# Using a CAT refiner? And who?



## Youngmogul (Jan 21, 2010)

OK... If anyone has read my introduction post, You know that I have about 125 CPU's that im going to experiment with as far as gold extraction goes... But another thing that im interested in is CATs... If I was to accumulate a large number of them, then gut the "combs", Are there places, refiners, that will refine them? If so, does anyone want to speak on the most reputable? I would have access to 1000's at a pretty good rate if it would be worth the time, and I was able to use other's expertise. Also, do refiners send back the refined nuggets, biscuits, flakes etc.... minus their fee's or do they only send you a check? I've never had any experience in refining. Sorry if I seem "noobish" lmao  

Dustin


----------



## Youngmogul (Jan 22, 2010)

I was readin up on the Cat topic here in the forum and see where someone was directed to sell the Cats on E-bay.. If they couldn't acquire 1000's to send to a refiner. How does a buyer (on ebay) know what type of Cats he is buying if they are in bulk... Say 10 at a time... And if someone was buying 10-20 at a time on e-bay, whats the market price per piece at the moment? I do have immediate access to a bunch of'em, just looking for the quickest way to turn em' in the short term.. Though long term I'd be more interested in a serious business model than E-bay.

Dustin


----------



## Anonymous (May 11, 2010)

I am curious about the first question as well. 

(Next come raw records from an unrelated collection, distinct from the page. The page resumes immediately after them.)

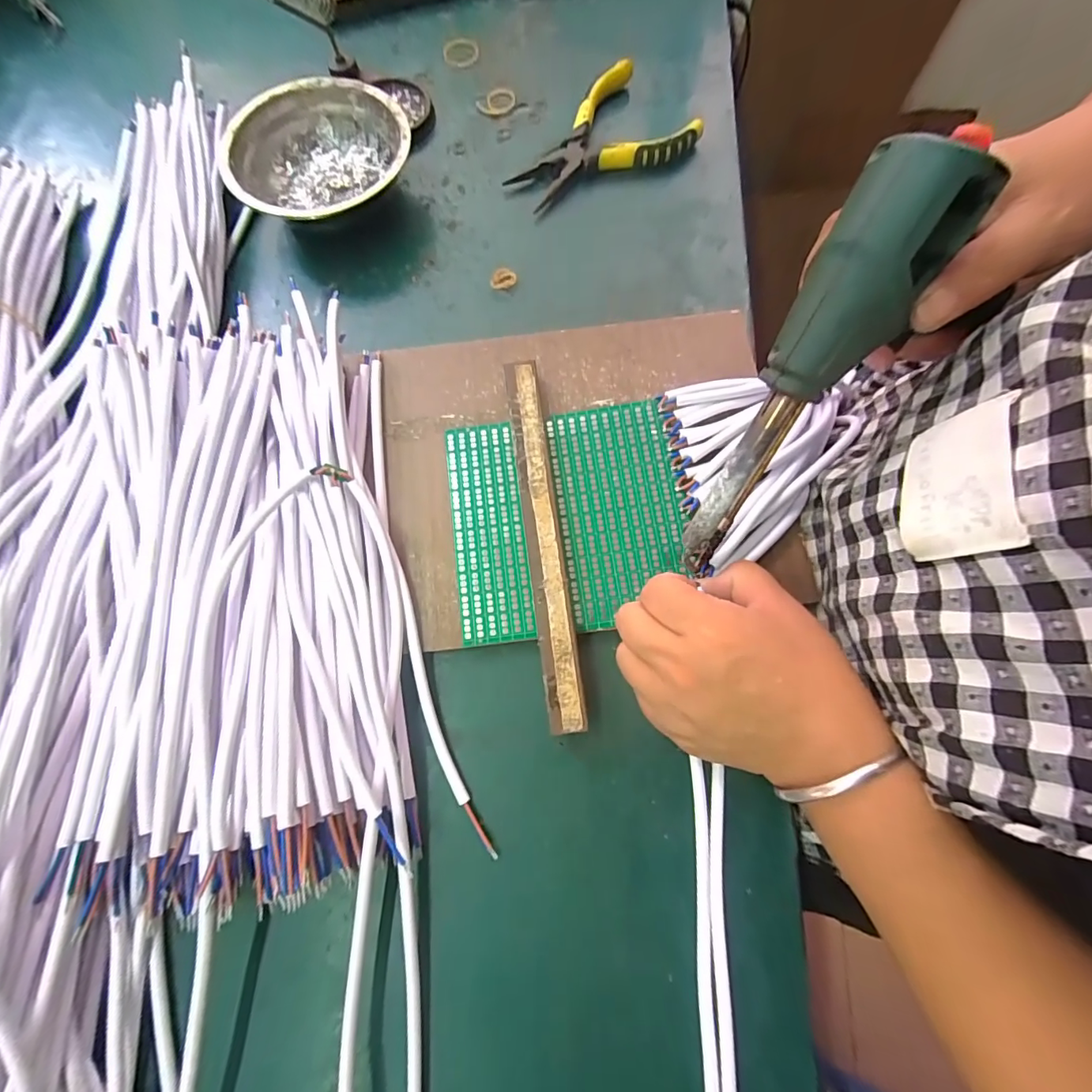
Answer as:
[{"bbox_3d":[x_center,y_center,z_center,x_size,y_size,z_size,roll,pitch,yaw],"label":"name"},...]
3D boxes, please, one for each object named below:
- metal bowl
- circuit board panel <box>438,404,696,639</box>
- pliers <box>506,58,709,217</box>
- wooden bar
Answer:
[{"bbox_3d":[-0.162,-0.276,0.349,0.125,0.038,0.125,0,75,-1],"label":"metal bowl"},{"bbox_3d":[0.012,-0.018,0.287,0.135,0.009,0.134,-7,75,-3],"label":"circuit board panel"},{"bbox_3d":[0.039,-0.306,0.365,0.136,0.021,0.090,-37,78,-10],"label":"pliers"},{"bbox_3d":[-0.002,-0.007,0.278,0.020,0.017,0.214,-8,75,-3],"label":"wooden bar"}]

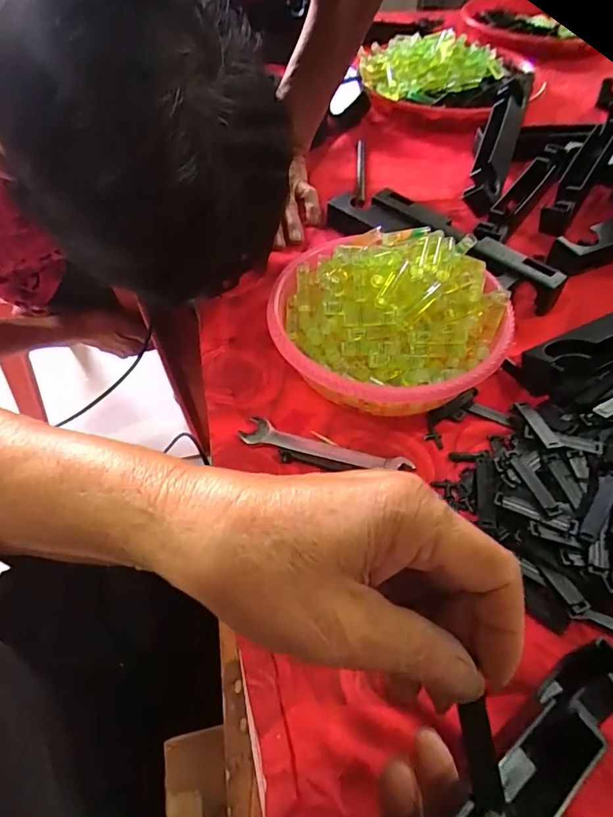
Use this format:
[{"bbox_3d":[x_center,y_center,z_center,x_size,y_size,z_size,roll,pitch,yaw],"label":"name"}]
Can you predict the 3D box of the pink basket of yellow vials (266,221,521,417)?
[{"bbox_3d":[0.059,-0.063,0.362,0.160,0.064,0.156,0,53,0],"label":"pink basket of yellow vials"}]

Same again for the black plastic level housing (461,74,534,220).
[{"bbox_3d":[0.215,-0.302,0.539,0.037,0.034,0.212,18,69,12],"label":"black plastic level housing"}]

Are there any refiners that will process the crushed biscuit powder ? Is it worth it ?


----------



## Alex (May 24, 2010)

Are you gentlemen interested in European refinery?


----------



## Anonymous (May 24, 2010)

hey razz this is my 1st time on this site and to tell ya the truth im not a pc guy at all . i do demo derbys and just sold my cats to a guy . brought in 17 and got $700 and they wree all ford cats witch is ths bottom of the barrel cat besides aftermarket cats im thinking about getting into the refinary bizz if it is something a guy can do on a small scale just getting into the bissiness . im in north dakota . you ?


----------



## Anonymous (May 24, 2010)

hey alex outdooresman here can you tell me how to refine the metal out of cats and sell the metal to buyers . i really want to get into the scrap metal and refining business so ill need to know all the inn and outs of what to do and correct way to go about things . or if any one else out there can help . please add a comment


----------



## butcher (May 26, 2010)

Their is alot of information on catalytic converters written in the forum, there are also posts about decanning, refining the metals from them, clues as to what to expect in metals they may contain,some info on a few people who will buy, if the price is fair some here on the forum will buy, if you decide to refine do some studying on the process, lots of information here, ask question when you run into them.


----------



## Alex (May 26, 2010)

outdooresman33 said:


> hey alex outdooresman here can you tell me how to refine the metal out of cats and sell the metal to buyers . i really want to get into the scrap metal and refining business so ill need to know all the inn and outs of what to do and correct way to go about things . or if any one else out there can help . please add a comment



Hi, outdooresman!
Well, I suppose refining is the kind of subject that can't be just described in one or two sentences. 
People involved in it are learning for years. If you just started to think about this business, probably first thing you need to learn is everything about converter itself (kinds, metal content, then markets, competition and so on). During that time I'm sure you'll come up with more specific questions, which will be easier to answer.
However you can try to meet with large collector in your area and say that you can sell to him certain amount of converters. If you get lucky he can give you more info and probably even catalogue.
If you would be located in Europe then we'd arranged a meeting and figured out ways of collaboration.
Good luck.


----------



## butcher (May 26, 2010)

A good place to start is LaserSteves web site, Hokes book is a must read for refiners wanting to be successful, look through forum posts, Steve has a good DVD on the subject at a fair price, Lou has some great information also with some study a feller can be on the road to getting these metals out of the can, but with any thing education is the key, and we cannot just hand that to you in a package or a few posts, you must work for it, its kind of like panning for gold, it is a lot of work for that little bit of metal, but it is rewarding work, I find the education from refining as valuable as the metals I get.


----------